I certainly at that time was very influenced by Leavis' very rigorous view about society and the great tradition and all that. As I've got older and more decadent, I've sort of rather left those beliefs behind. I like to think that what John and I do is ridicule our betters.
Presenter asks
How would you characterize how you changed [the Footlights reviews] and what did you bring to it?
I suppose what we uh brought to it was um very, very much influenced by Peter. So it was that sort of surreal ... Going off at tangents ... Bizarre.
Presenter asks
Where do you put yourself in the political spectrum?

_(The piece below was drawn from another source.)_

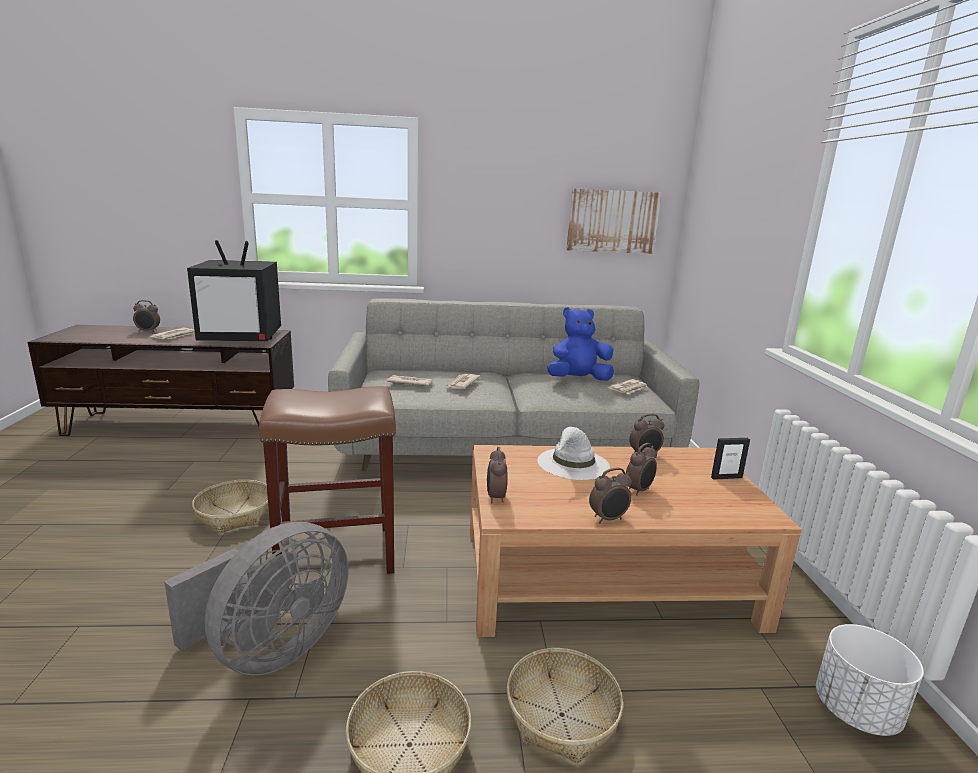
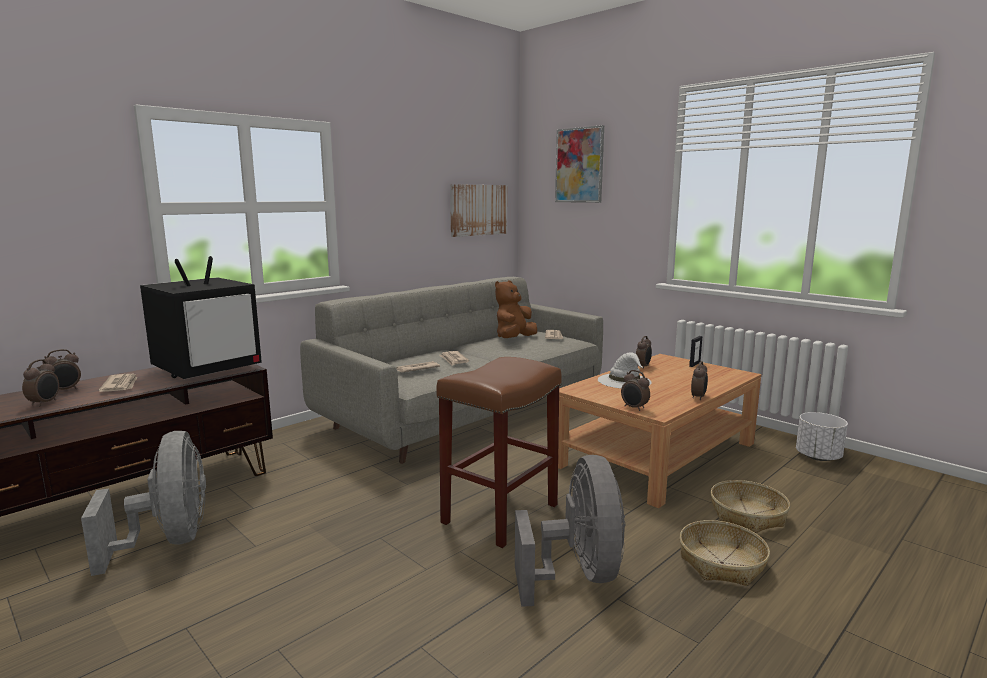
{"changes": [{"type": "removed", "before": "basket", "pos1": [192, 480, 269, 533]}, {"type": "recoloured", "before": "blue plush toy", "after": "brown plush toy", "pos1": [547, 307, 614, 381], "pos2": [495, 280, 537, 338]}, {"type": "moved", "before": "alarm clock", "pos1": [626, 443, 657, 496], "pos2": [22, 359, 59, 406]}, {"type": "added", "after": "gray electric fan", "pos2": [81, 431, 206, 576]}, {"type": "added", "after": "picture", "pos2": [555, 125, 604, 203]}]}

Pretty far to the left. I would like to describe myself as a as a socialist.
Presenter asks
What did your English master, Teddy Martin, think about what became of his protege?
He was he was keen. Just before I left Cambridge, I talked to him and he said, Well, what are you going to do? And I said, I'm going to join the Workers' Educational Association and bring Yeats to the coal fields. And he said, Well, that's wonderful. And I had a an interview with the WEA and they said, Well, you can do that, and we'll pay you six pounds a week. And then Peter rang me up and said, We'll pay you twenty pounds a week to come and tell jokes.
“In our house we had two books. One was called The Universal Home Doctor and the other was called The Universal Book of Hobbies. And that was it.”
“I tasted claret, I tasted whisky, brandy, I had spaghetti that wasn't out of a tin, I had coffee that was ground, aubergines. Cogettes. It was amazing. I must have spent the whole year just eating and drinking and making up.”
“I wouldn't really like to spend my life doing anything other than having a good laugh with my closest friend.”